Twenty-five upper school science research students participated in the symposium. They showcased their completed and upcoming research projects and celebrated eight seniors: Charlie Cooper, Ella Dundas, Angelica Lopez-Tucker, Nataliia Kulieshova, Stella Simonds, Vika Sokolenko, Jesse Xu and Tim Yang.
Kristina Gremski, science research program director, was pleased that families and faculty came to “support the students who may become future leaders in STEM fields.”
“The biggest highlight for me was to see a group of fifth graders attend,” Gremski said. “It was a good experience for the upper school students to try to adjust their presentations based on their audience.”

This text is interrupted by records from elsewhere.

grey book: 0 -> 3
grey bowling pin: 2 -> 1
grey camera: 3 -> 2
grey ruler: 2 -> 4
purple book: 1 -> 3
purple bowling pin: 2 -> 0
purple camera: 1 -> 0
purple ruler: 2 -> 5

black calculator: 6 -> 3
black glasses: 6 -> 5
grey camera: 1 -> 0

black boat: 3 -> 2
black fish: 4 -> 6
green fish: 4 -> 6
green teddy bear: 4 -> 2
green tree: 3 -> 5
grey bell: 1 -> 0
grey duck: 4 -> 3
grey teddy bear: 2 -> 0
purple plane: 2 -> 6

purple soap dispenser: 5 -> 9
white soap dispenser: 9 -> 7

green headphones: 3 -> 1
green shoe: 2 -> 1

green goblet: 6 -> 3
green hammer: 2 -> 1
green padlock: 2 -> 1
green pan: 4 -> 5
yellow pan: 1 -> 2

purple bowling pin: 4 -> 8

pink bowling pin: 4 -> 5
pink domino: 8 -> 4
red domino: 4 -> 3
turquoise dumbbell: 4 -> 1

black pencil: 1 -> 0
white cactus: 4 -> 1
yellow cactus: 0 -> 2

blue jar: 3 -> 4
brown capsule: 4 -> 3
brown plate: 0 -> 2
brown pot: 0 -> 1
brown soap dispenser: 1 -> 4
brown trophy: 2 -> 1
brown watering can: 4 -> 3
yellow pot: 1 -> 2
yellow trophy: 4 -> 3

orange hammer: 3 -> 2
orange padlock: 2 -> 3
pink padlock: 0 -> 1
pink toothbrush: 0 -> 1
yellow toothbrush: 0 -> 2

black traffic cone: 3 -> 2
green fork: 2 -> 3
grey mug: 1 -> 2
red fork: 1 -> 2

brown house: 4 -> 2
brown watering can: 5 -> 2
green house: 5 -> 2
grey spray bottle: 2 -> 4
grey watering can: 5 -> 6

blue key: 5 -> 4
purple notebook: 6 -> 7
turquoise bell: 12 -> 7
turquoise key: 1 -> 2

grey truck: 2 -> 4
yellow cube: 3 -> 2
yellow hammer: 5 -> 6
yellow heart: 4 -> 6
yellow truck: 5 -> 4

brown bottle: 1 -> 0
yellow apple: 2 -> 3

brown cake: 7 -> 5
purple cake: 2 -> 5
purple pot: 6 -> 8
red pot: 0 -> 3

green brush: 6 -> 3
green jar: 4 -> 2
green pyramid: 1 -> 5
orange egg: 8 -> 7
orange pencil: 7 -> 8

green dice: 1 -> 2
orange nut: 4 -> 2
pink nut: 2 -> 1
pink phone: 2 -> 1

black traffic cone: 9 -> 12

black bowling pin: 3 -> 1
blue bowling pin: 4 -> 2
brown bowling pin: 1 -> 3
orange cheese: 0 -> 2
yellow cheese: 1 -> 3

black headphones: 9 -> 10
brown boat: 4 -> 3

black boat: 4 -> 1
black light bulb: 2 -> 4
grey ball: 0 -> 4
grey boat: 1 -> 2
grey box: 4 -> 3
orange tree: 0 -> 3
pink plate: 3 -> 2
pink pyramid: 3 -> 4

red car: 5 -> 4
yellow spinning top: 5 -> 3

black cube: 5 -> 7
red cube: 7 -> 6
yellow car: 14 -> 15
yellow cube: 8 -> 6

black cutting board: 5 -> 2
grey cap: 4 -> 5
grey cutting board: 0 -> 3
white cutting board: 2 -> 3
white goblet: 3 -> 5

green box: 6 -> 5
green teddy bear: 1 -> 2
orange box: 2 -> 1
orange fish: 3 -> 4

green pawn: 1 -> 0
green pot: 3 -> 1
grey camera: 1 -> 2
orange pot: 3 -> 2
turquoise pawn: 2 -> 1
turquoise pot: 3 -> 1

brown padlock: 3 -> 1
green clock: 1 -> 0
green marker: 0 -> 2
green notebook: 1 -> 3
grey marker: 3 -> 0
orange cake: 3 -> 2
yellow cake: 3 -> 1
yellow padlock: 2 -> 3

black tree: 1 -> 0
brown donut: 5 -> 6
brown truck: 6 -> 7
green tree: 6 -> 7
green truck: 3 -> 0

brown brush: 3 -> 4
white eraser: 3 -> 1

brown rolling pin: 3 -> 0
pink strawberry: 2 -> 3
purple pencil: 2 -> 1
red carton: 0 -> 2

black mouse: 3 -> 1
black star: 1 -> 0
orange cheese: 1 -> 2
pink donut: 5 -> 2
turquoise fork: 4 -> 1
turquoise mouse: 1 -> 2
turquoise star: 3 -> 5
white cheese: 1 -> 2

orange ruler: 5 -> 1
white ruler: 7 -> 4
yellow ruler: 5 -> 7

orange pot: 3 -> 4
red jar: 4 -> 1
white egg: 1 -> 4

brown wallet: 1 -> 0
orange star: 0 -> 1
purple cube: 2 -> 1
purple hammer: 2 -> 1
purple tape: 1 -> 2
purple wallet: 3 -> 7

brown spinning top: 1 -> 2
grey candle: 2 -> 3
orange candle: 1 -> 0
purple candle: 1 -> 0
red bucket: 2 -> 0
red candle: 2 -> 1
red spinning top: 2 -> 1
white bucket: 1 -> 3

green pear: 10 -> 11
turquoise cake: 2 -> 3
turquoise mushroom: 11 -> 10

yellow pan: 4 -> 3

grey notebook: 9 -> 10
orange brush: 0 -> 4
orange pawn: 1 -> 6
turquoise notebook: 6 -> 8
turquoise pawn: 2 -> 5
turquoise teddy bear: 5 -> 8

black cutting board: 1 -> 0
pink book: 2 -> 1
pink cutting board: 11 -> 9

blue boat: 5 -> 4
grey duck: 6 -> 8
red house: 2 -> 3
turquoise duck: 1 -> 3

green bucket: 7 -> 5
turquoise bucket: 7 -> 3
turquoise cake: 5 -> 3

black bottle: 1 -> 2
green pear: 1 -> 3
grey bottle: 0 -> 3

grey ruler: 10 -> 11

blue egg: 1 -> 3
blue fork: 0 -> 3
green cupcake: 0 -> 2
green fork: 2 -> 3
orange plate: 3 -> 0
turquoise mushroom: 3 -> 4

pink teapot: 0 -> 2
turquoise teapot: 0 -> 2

Research topics included environmental science, neuroscience, chemistry, behavioral and social science, animal science, astrophysics, and biomedical and health science.
Sharma’s interest in genetic defects and miscarriages led to the selection of her subject matter in cellular and molecular biology: “Investigating the Role of F-Actin in Chromosome-Specific Egg Aneuploidy.”
“I have a big interest in why genetic defects and miscarriages occurred and found Dr. Binyam Mogessie's lab at Yale University, so I asked if I could pursue my research in his lab and he said yes,” Sharma explained. “I will be continuing my research at Yale this summer studying the different meiotic proteins and discovering more solutions to aneuploid.”
Gremski noted the advantages of the program reach far beyond the lab or classroom. “Each student follows their own science interests and experiences what it’s like to carry out a long-term project. They also learn how to create a resume and write professional emails to scientists, how to persevere when their emails are not answered, how to present their research in front of experts, and how to defend their work by answering challenging questions.”